--- start Dataset excerpts ---

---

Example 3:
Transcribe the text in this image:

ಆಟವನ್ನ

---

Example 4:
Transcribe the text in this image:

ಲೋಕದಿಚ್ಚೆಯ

--- end Dataset excerpts ---

#### Exercise task:
Turn every line of the records above into a Markdown table. Use two columns, Row for the row number and Line for the line itself, and leave out the blank lines.

#### Complete response:
| Row | Line |
|---|---|
| 1 | --- |
| 2 | Example 3: |
| 3 | Transcribe the text in this image: |
| 4 | ಆಟವನ್ನ |
| 5 | --- |
| 6 | Example 4: |
| 7 | Transcribe the text in this image: |
| 8 | ಲೋಕದಿಚ್ಚೆಯ |